Apple's AIML Data Engineering team needs to build scalable and reliable data platforms to power Siri, Search, and Machine Learning across Apple, handling petabytes of data and ensuring data quality for hundreds of millions of users.
Requirements
- 7+ years of experience designing, building, and maintaining distributed data processing systems at scale.
- 5+ years of hands-on experience with stream and/or batch processing technologies such as Flink, Spark, Kafka, Airflow, Iceberg, and Trino.
- Strong in algorithms, data structures, data modeling, and SQL, with experience working on large-scale, complex, and high-dimensional datasets.
- Proficient in at least one modern programming language (e.g., Java, Scala, and Python).
- Experience with machine learning algorithms or pipelines, particularly in the context of data engineering.
- Experience supporting ML engineers or data scientists with feature engineering or model data pipelines is a plus.

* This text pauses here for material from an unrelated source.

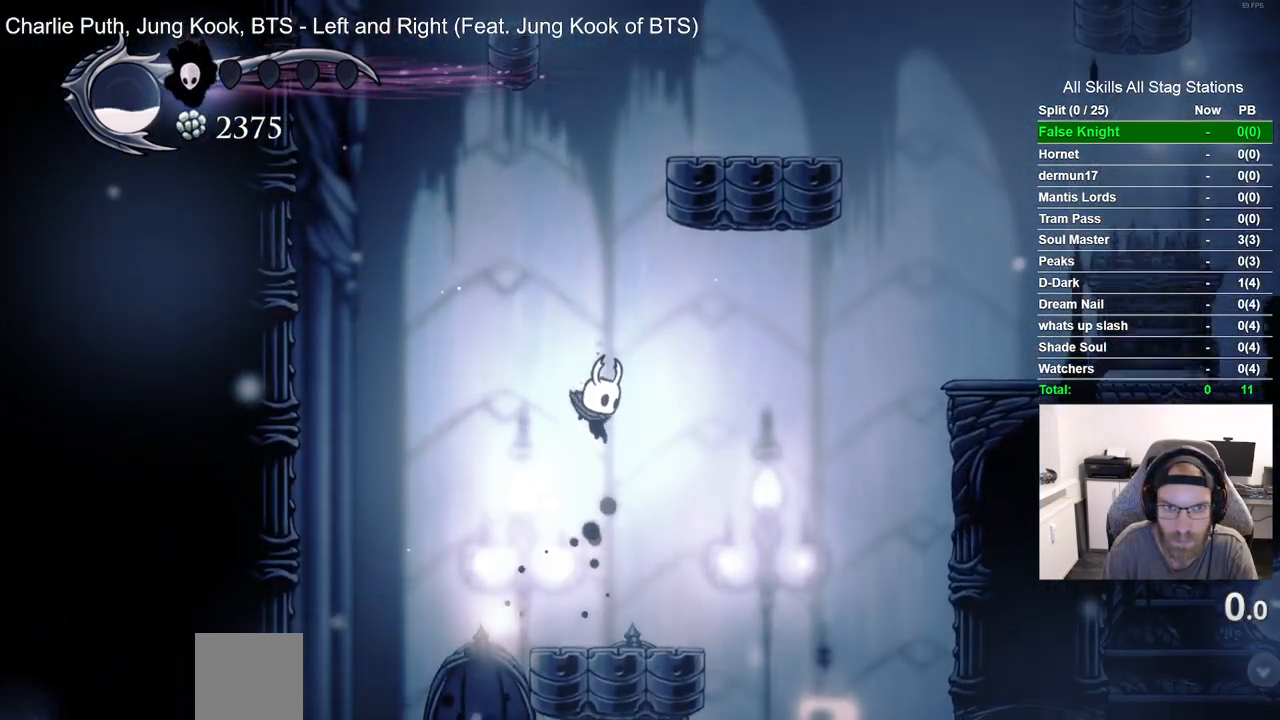
{"buttons": ["CROSS", "R2", "DPAD_LEFT"], "left_stick": "center", "right_stick": "center", "events": [[17, "CROSS", "up"], [133, "DPAD_LEFT", "up"], [267, "CROSS", "down"], [300, "DPAD_LEFT", "down"], [500, "R2", "down"]]}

- Familiarity with testing tools and methodologies for validating large-scale, distributed data systems (e.g., data quality checks, pipeline testing frameworks, fault tolerance testing).
Responsibilities
- build the scalable and reliable data platform that powers Siri, Search, and Machine Learning across Apple
- build large-scale stream and batch processing data pipelines that power Analytics, Experimentation, and Machine Learning
- design a unified and groundbreaking data processing framework using Flink, and/or Spark
- optimizing performance, ensuring data quality, and contributing to a long-term vision that extends the framework’s capabilities to new user scenarios and groundbreaking machine learning applications
- collaborate closely with Siri, Search, and other teams to design solutions that transform raw data into datasets that drive innovation
- automate dataset lifecycles with strong quality standards
- help partners confidently use the data for product insights
Other
- collaborative and mission-driven software engineers
- care deeply about data quality, user impact, and building at scale
- passionate about tackling complex data challenges
- eager to work with petabytes of data
- inspired by Apple’s commitment to privacy and innovation